→ **Input for this task**:
-=-=-=-=-

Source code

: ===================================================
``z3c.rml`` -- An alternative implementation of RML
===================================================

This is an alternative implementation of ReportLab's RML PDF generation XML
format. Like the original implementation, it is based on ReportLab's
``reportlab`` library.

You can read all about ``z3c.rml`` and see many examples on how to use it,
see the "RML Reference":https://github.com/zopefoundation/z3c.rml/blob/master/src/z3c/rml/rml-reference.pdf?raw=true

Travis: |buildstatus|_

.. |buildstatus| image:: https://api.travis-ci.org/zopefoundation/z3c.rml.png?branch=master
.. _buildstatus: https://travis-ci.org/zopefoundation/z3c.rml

-=-=-=-=-

→ **Action item**: List all lines from the entries that include the word "zopefoundation".

→ **Your response**:
see the "RML Reference":https://github.com/zopefoundation/z3c.rml/blob/master/src/z3c/rml/rml-reference.pdf?raw=true
.. |buildstatus| image:: https://api.travis-ci.org/zopefoundation/z3c.rml.png?branch=master
.. _buildstatus: https://travis-ci.org/zopefoundation/z3c.rml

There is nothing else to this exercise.